Provided information Block Start
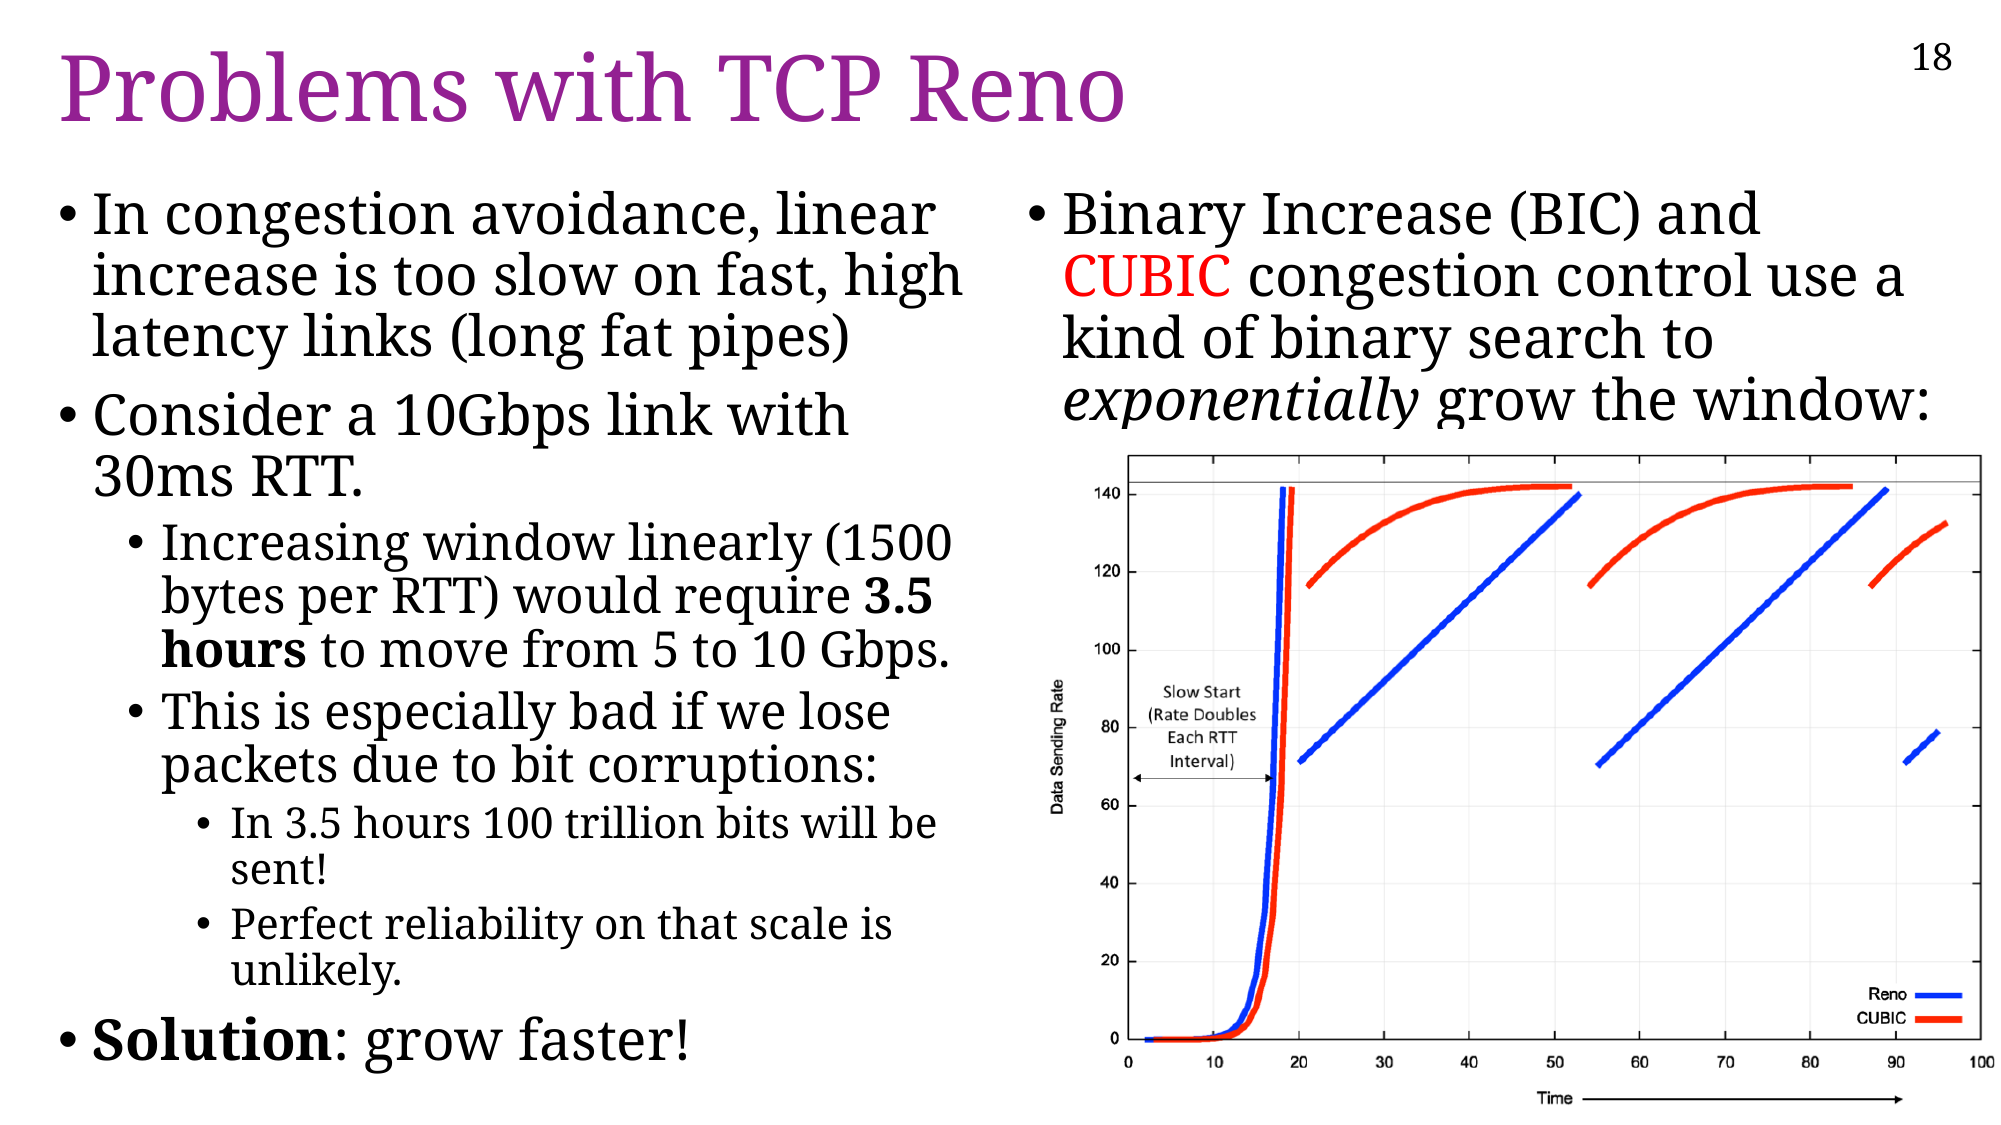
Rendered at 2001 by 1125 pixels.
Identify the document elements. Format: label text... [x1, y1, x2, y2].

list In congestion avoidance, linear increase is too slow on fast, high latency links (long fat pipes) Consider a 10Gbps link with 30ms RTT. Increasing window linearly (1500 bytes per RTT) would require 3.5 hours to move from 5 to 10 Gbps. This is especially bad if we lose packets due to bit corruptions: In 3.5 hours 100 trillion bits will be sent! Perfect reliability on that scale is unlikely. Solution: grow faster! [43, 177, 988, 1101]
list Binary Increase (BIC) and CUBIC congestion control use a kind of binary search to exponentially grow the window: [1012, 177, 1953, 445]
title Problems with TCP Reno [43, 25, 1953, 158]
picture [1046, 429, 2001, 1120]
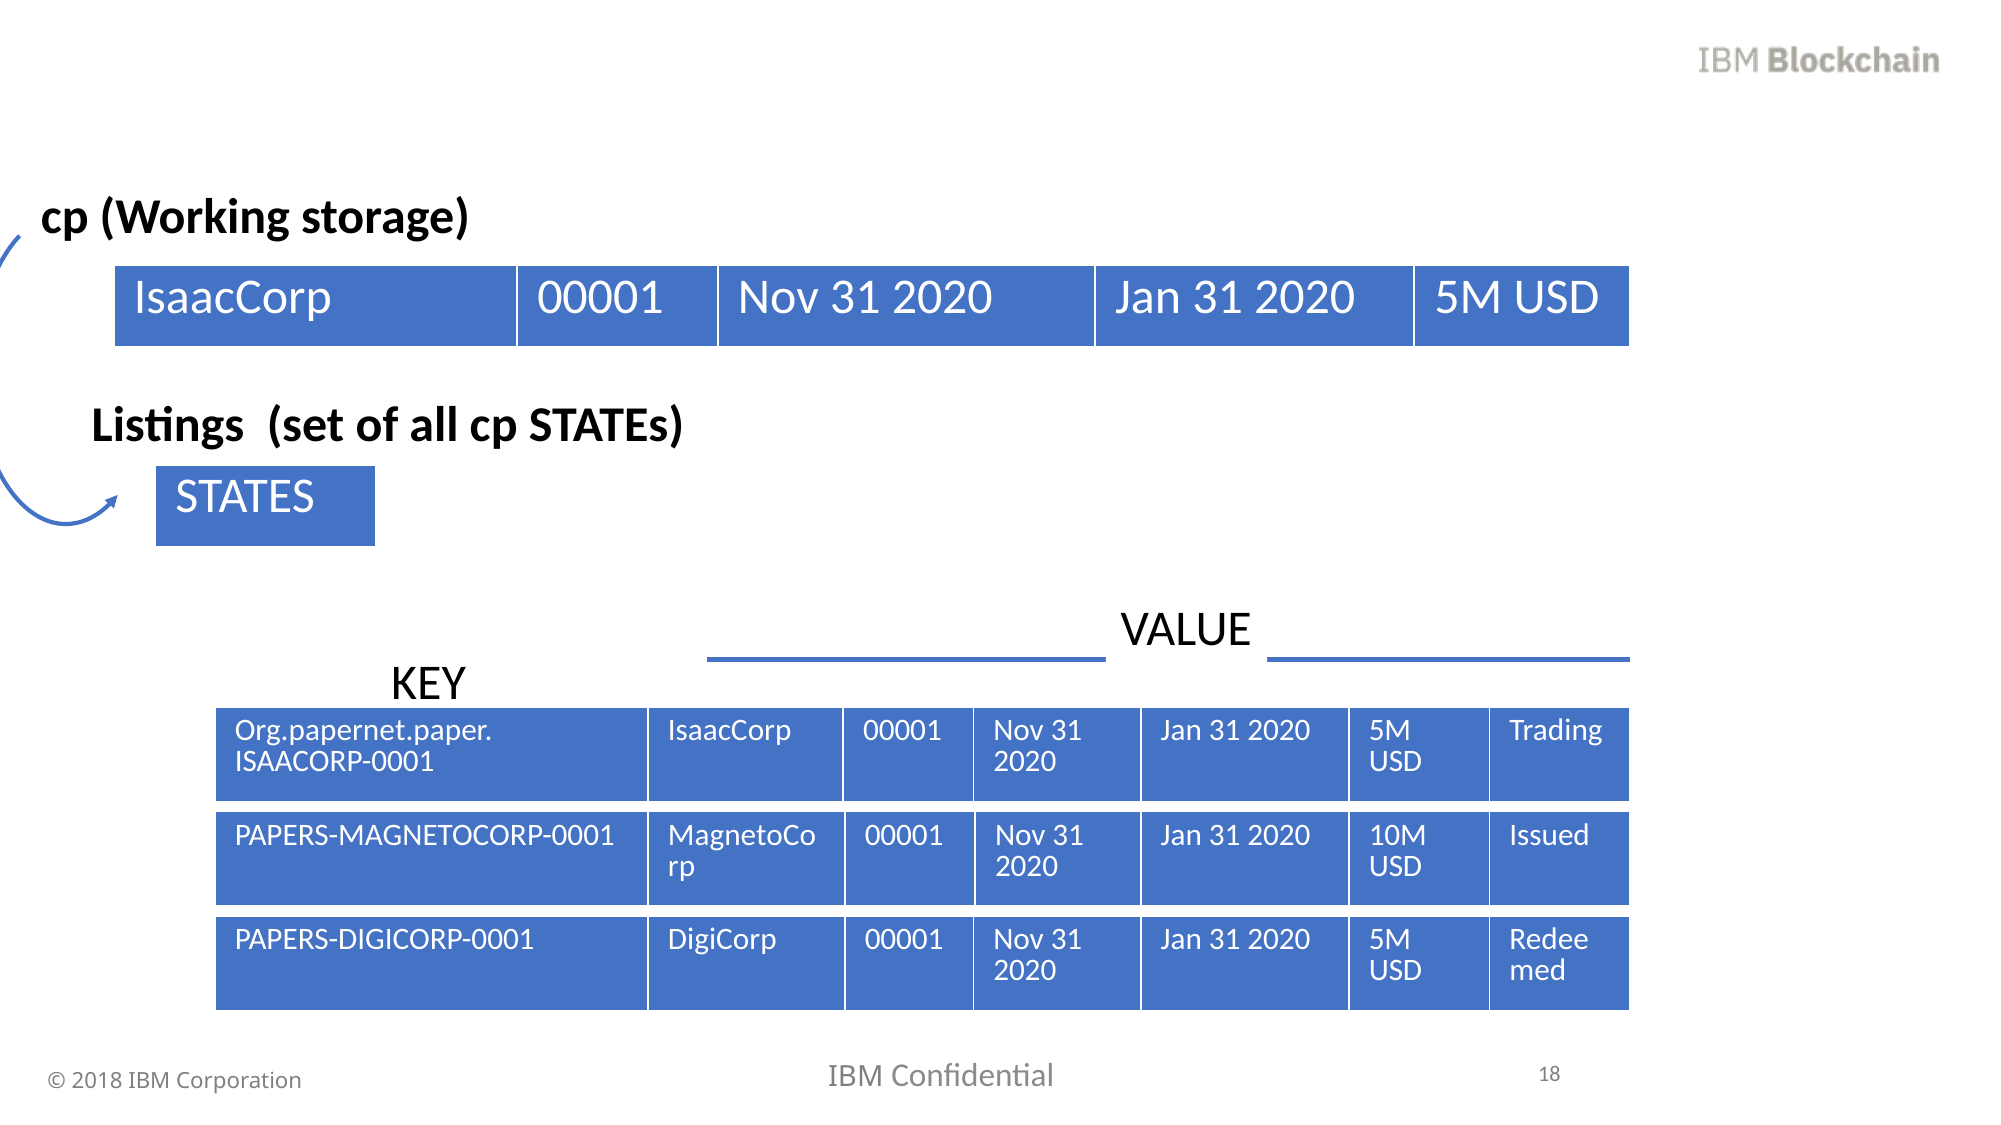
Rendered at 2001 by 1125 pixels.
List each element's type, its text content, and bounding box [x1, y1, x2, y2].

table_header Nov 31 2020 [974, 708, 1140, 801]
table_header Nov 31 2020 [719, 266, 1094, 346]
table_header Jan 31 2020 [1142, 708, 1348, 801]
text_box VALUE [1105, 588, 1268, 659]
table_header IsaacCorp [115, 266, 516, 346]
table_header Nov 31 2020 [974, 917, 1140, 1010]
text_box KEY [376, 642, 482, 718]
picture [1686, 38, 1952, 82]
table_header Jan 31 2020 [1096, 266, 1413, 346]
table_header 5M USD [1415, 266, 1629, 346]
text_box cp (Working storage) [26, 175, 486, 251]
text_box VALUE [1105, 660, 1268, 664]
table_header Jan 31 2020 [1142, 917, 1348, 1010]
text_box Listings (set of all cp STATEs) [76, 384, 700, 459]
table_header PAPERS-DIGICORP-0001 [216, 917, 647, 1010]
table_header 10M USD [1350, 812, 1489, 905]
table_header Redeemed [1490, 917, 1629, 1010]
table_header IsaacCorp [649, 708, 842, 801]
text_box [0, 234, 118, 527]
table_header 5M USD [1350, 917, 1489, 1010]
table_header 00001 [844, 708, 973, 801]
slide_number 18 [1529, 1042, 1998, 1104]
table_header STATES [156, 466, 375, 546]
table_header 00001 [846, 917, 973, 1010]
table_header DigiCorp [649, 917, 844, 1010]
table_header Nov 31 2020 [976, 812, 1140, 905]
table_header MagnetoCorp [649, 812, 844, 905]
Provided information Block End
**What to do:** When you copy the records above, keep every word exact and drop the pictures.

**Reply to the task:**
Rendered at 2001 by 1125 pixels.
Identify the document elements. Format: label text... [x1, y1, x2, y2].

list In congestion avoidance, linear increase is too slow on fast, high latency links (long fat pipes) Consider a 10Gbps link with 30ms RTT. Increasing window linearly (1500 bytes per RTT) would require 3.5 hours to move from 5 to 10 Gbps. This is especially bad if we lose packets due to bit corruptions: In 3.5 hours 100 trillion bits will be sent! Perfect reliability on that scale is unlikely. Solution: grow faster! [43, 177, 988, 1101]
list Binary Increase (BIC) and CUBIC congestion control use a kind of binary search to exponentially grow the window: [1012, 177, 1953, 445]
title Problems with TCP Reno [43, 25, 1953, 158]
picture [1046, 429, 2001, 1120]
Rendered at 2001 by 1125 pixels.
List each element's type, its text content, and bounding box [x1, y1, x2, y2].

table_header Nov 31 2020 [974, 708, 1140, 801]
table_header Nov 31 2020 [719, 266, 1094, 346]
table_header Jan 31 2020 [1142, 708, 1348, 801]
text_box VALUE [1105, 588, 1268, 659]
table_header IsaacCorp [115, 266, 516, 346]
table_header Nov 31 2020 [974, 917, 1140, 1010]
text_box KEY [376, 642, 482, 718]
picture [1686, 38, 1952, 82]
table_header Jan 31 2020 [1096, 266, 1413, 346]
table_header 5M USD [1415, 266, 1629, 346]
text_box cp (Working storage) [26, 175, 486, 251]
text_box VALUE [1105, 660, 1268, 664]
table_header Jan 31 2020 [1142, 917, 1348, 1010]
text_box Listings (set of all cp STATEs) [76, 384, 700, 459]
table_header PAPERS-DIGICORP-0001 [216, 917, 647, 1010]
table_header 10M USD [1350, 812, 1489, 905]
table_header Redeemed [1490, 917, 1629, 1010]
table_header IsaacCorp [649, 708, 842, 801]
text_box [0, 234, 118, 527]
table_header 5M USD [1350, 917, 1489, 1010]
table_header 00001 [844, 708, 973, 801]
slide_number 18 [1529, 1042, 1998, 1104]
table_header STATES [156, 466, 375, 546]
table_header 00001 [846, 917, 973, 1010]
table_header DigiCorp [649, 917, 844, 1010]
table_header Nov 31 2020 [976, 812, 1140, 905]
table_header MagnetoCorp [649, 812, 844, 905]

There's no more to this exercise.